**Page extract:**
'''

US Bunge Q4 net income drops 16% on ‘significant headwinds’

09 February 2012 12:34  [Source: ICIS news]

LONDON (ICIS)--Bunge’s fourth-quarter net income fell by 16% year on year to $245m (€183.8m) partly because of reduced sugarcane production yields in Brazil, the US agribusiness and food production company said on Thursday.

Fourth-quarter net sales rose to $16.45bn from $12.73bn in the same period in 2010, while gross profit in the fourth quarter fell 11% year on year to $736m.

“In 2011, Bunge produced strong results in many parts of our business, but faced significant headwinds in others,” said Alberto Weisser, Bunge’s chairman and CEO.

Weisser said that in 2011, on a combined basis, Bunge’s agribusiness, edible oils and milling segments generated record full-year earnings before interest and tax of over $1.1bn.

“However, reduced sugarcane production yields in Brazil, due to back-to-back years of poor weather, had a material impact on volumes in our sugar and bioenergy segment,” he added.

For the full year ended 31 December 2011, Bunge’s net income tumbled to $908m from $2.29bn in 2010, while net sales rose 29% year on year to $58.74bn.

'''

**Tasks:**
- a) What was Bunge's fourth-quarter gross profit, according to the Bunge article?
- b) Please print the section of the Bunge article that starts at the words "LONDON (ICIS)--Bunge’s fourth-quarter" and stops after "year to $736m.", copying it word for word.
Answer from the Bunge article alone.

**Given information:**
'''

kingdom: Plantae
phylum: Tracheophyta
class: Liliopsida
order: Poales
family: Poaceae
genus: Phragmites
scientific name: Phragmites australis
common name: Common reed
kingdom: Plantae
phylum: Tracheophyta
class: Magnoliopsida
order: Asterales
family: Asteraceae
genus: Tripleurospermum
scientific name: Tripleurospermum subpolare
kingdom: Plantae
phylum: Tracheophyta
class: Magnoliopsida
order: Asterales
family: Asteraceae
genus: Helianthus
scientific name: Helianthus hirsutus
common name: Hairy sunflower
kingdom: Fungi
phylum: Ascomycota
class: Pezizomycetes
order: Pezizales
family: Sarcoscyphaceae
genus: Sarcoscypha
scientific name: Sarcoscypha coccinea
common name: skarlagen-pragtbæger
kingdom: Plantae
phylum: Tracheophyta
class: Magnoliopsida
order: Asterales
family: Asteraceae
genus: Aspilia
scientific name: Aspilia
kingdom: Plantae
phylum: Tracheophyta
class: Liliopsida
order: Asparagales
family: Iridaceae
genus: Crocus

'''

**Solutions to the problems:**
- a) $736m, down 11% year on year.

- b)
LONDON (ICIS)--Bunge’s fourth-quarter net income fell by 16% year on year to $245m (€183.8m) partly because of reduced sugarcane production yields in Brazil, the US agribusiness and food production company said on Thursday.

Fourth-quarter net sales rose to $16.45bn from $12.73bn in the same period in 2010, while gross profit in the fourth quarter fell 11% year on year to $736m.